(Stored data entries)

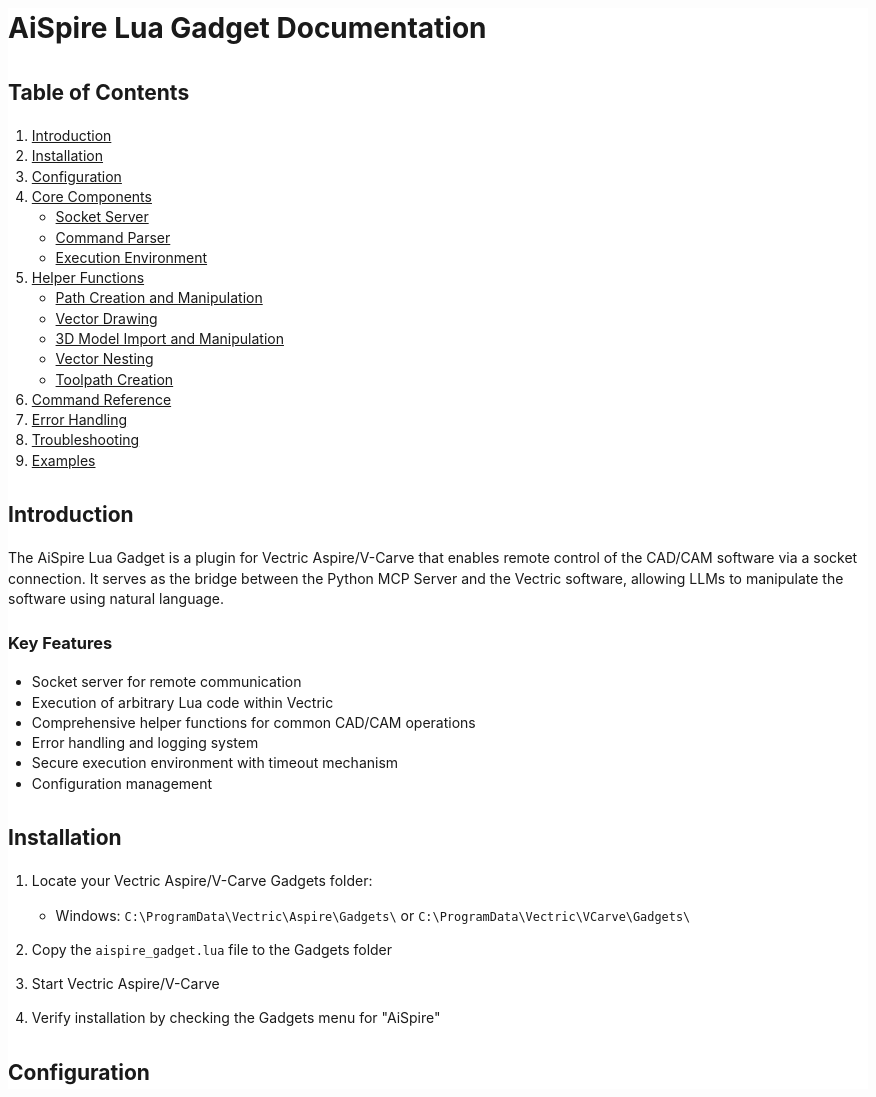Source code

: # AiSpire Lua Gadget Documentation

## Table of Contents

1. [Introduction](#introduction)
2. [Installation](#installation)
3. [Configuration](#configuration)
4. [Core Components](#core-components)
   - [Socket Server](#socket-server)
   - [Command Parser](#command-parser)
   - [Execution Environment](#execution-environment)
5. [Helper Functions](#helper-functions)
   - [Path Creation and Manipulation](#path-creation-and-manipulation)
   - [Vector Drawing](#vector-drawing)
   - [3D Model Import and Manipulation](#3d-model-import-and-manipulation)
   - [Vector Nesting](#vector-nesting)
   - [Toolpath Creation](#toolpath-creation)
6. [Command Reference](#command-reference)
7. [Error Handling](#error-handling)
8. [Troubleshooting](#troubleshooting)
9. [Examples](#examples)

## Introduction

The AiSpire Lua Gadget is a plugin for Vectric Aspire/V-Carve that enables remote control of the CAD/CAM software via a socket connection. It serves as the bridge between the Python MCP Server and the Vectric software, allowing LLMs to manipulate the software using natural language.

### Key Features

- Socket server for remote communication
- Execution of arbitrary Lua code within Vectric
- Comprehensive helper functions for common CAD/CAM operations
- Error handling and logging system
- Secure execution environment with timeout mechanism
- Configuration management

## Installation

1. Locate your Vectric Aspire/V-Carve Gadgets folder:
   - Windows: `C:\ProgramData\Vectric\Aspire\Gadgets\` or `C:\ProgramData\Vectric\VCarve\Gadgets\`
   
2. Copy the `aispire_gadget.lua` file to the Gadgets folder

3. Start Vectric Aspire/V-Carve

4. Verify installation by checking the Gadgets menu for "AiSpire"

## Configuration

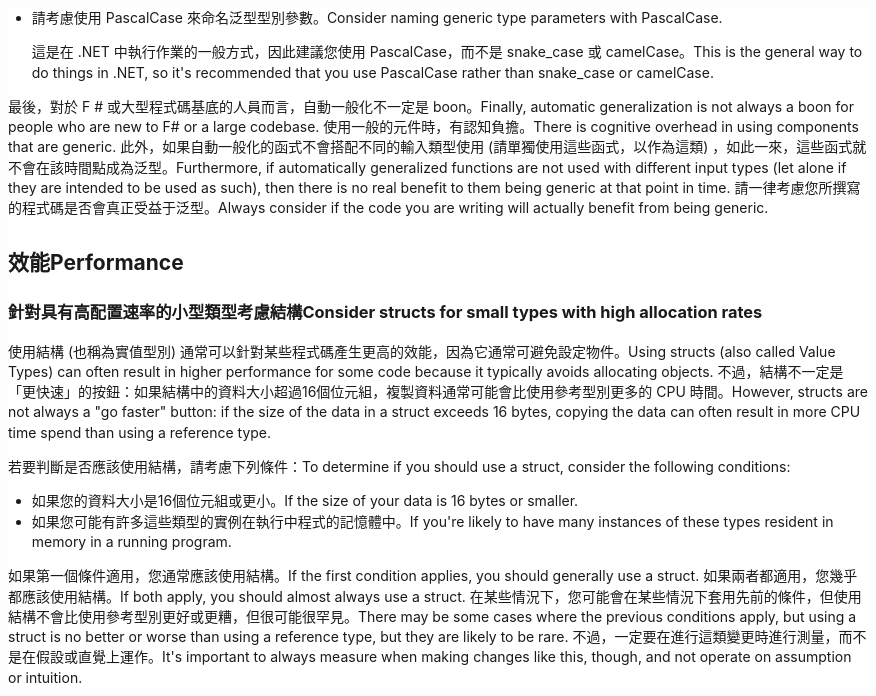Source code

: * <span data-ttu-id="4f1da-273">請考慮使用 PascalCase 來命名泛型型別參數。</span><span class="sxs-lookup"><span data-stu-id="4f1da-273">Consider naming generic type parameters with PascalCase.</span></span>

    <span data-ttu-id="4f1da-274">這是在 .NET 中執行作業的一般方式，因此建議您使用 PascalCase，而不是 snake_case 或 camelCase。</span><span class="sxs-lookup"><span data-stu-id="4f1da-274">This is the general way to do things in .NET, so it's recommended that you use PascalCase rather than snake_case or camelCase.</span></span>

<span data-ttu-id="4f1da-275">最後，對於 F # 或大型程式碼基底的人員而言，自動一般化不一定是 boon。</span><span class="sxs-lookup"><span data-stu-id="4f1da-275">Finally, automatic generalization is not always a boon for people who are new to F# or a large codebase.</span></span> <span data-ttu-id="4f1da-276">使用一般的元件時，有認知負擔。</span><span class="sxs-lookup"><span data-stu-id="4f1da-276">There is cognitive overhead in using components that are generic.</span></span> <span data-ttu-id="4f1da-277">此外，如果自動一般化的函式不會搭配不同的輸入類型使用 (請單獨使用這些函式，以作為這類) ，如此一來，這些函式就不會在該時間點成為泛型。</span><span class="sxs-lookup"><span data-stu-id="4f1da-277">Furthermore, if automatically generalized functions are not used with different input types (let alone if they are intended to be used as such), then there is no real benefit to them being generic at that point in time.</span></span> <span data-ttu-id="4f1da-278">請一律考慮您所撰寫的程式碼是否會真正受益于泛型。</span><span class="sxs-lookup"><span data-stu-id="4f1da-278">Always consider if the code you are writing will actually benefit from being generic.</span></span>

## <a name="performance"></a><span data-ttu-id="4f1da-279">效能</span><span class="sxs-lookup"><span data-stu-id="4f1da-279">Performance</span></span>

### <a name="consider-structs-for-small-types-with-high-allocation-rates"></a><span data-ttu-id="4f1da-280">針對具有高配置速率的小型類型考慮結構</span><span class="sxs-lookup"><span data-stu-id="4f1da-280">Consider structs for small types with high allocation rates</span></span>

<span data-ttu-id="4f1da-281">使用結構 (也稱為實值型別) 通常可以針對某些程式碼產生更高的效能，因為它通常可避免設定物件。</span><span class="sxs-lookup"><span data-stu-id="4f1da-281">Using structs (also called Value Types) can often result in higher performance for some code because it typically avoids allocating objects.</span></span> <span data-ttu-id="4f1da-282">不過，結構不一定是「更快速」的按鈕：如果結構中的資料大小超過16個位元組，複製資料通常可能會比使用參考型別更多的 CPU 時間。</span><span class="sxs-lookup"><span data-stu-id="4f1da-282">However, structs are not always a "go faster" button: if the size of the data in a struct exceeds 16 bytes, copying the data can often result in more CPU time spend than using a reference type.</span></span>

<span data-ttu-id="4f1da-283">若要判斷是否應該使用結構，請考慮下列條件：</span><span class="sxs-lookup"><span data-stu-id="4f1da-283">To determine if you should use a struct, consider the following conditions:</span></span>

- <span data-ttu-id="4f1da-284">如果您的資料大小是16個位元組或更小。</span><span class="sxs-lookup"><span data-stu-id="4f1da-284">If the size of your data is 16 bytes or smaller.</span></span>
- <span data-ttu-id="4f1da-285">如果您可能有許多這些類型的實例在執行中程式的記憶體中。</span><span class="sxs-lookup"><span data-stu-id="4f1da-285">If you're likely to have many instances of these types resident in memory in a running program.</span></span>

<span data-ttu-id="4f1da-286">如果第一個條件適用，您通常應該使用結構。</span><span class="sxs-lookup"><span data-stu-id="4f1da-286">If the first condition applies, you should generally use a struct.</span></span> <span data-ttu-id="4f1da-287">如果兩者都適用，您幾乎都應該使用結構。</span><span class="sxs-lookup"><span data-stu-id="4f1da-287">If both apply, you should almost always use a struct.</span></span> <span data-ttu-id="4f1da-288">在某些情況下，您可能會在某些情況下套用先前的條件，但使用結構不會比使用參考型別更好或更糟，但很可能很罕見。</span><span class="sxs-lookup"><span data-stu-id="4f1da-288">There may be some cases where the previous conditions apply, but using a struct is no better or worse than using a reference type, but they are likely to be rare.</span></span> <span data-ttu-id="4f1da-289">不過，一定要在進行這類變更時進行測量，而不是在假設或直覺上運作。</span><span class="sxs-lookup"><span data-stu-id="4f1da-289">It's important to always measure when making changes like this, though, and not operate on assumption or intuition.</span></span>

Your goal:
Transcribe the lines above exactly, beginning at the one with "## Configuration" and ending at the one with "snake_case or camelCase.</span></span>". Include both; exclude the pictures.

Written solution:
## Configuration

Source code

: * <span data-ttu-id="4f1da-273">請考慮使用 PascalCase 來命名泛型型別參數。</span><span class="sxs-lookup"><span data-stu-id="4f1da-273">Consider naming generic type parameters with PascalCase.</span></span>

    <span data-ttu-id="4f1da-274">這是在 .NET 中執行作業的一般方式，因此建議您使用 PascalCase，而不是 snake_case 或 camelCase。</span><span class="sxs-lookup"><span data-stu-id="4f1da-274">This is the general way to do things in .NET, so it's recommended that you use PascalCase rather than snake_case or camelCase.</span></span>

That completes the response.